The Sieve of Eratosthenes
The Sieve of Eratosthenes stands as a clever and age-old algorithm designed to identify prime numbers up to a specified value.
The algorithm operates by flagging composite numbers (non-primes) that are multiples of primes. Let’s illustrate its functionality through a basic example of determining all primes equal to or less than 30.
Commencing with 2, identified as a prime number, we promptly eliminate 4, 8, 10, 12, 14, 16, 18, 20, 22, 24, 26, 28, and 30 as composite numbers since they are all multiples of 2.
Moving on to 3, another prime number in the sequence, we similarly eliminate 6, 9, 15, 21, and 27 as non-primes.
Advancing to the next uneliminated number in the sequence, which is 5, we conclude it’s a prime and eliminate 25 as a non-prime. (Note: 10, 15, 20, and 30 were previously flagged as non-primes due to being multiples of 2 and 5.)
Continuing this process, identifying 7 as the next prime, we eliminate its multiples—14, 21, and 28—as they have already been marked earlier.
Progressing through the sequence, 11 is identified as a prime, while its multiple, 22, has already been removed.
The subsequent prime number is 13, and its multiple 26, although not a prime, has already been flagged and eliminated.
Subsequently, reaching 17, its multiples surpass 30, requiring no further elimination. Likewise, 19, 23, and 29 remain untouched.
In summary, the outcome comprises:
2, 3, 5, 7, 11, 13, 17, 19, 23, 29
These ten primes are all less than 30, demonstrating the application of the Sieve of Eratosthenes.
The Sieve of Eratosthenes and Parallel Computing
Adapting an algorithm for parallel computing presents certain intricacies. The primary challenge lies in deconstructing the algorithm into discrete steps and pinpointing those steps amenable to parallel execution. It’s important to note that not all algorithmic steps may be parallelizable.
Initially, it might seem that the Sieve of Eratosthenes algorithm doesn’t readily lend itself to parallelization. The algorithm involves a sequential process of starting from the smallest number and progressively eliminating upwards to identify the subsequent prime.

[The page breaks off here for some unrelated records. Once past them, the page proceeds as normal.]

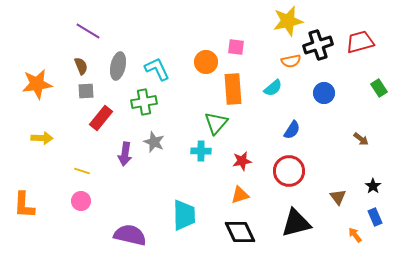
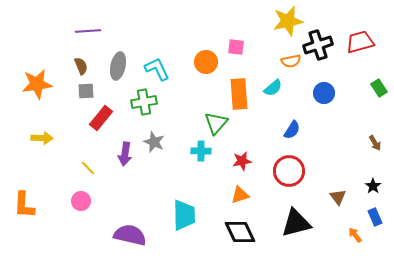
purple line: rotated 35 degrees counterclockwise
orange rectangle: moved 6 px right, 5 px down
brown arrow: moved 14 px right, 4 px down; rotated 21 degrees clockwise
yellow line: moved 6 px right, 3 px up; rotated 28 degrees clockwise
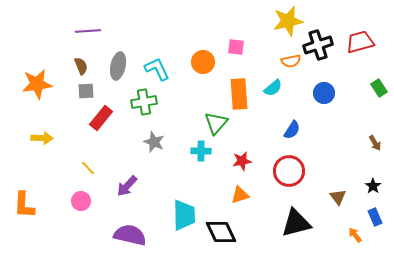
orange circle: moved 3 px left
purple arrow: moved 2 px right, 32 px down; rotated 35 degrees clockwise
black diamond: moved 19 px left
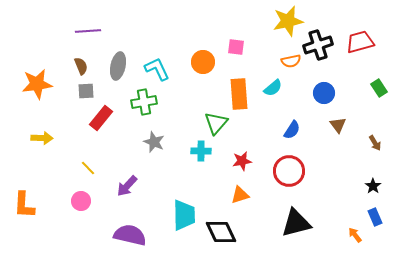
brown triangle: moved 72 px up
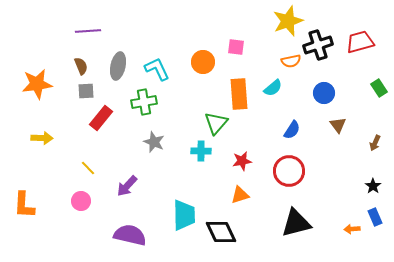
yellow star: rotated 8 degrees counterclockwise
brown arrow: rotated 56 degrees clockwise
orange arrow: moved 3 px left, 6 px up; rotated 56 degrees counterclockwise
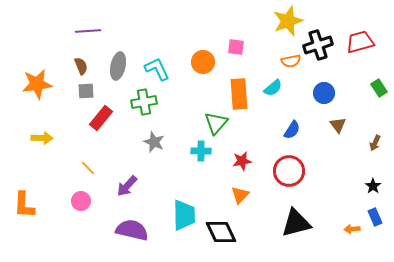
orange triangle: rotated 30 degrees counterclockwise
purple semicircle: moved 2 px right, 5 px up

However, a compelling characteristic of the Sieve of Eratosthenes becomes evident. As explained in the aforementioned algorithmic overview, after a certain point, all non-primes have already been eradicated through previous steps. By the time you reach a prime equal to or less than the square root of N (referred to as sqrt(N)), all non-primes within the entire list have been eliminated.

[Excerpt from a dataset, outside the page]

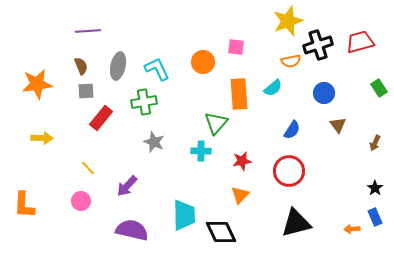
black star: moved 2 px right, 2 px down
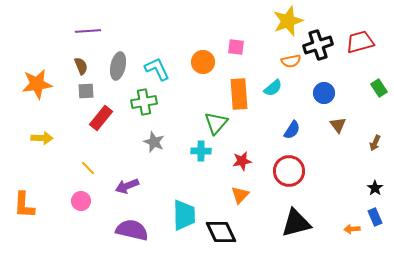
purple arrow: rotated 25 degrees clockwise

Considering this high-level perspective of the algorithm, further details are available in the provided resources. Yet, this overview offers a foundational understanding for delving into the specifics.
Essentially, within the cluster, each node undertakes computing primes ranging from 2 to the square root of N. Subsequently, they partition the remaining numbers among themselves, utilizing their computed primes within the (2 to sqrt(N)) range to mark off non-primes within their designated batch of numbers. Each node is allocated 1/M of the remaining numbers, where M represents the cluster size (in this scenario, 2 nodes). The resultant numbers that remain unmarked are indeed primes.
Once this computation concludes, each node transmits its reduced list of primes back to the master node. The master node consolidates these smaller lists to construct the final master list of primes.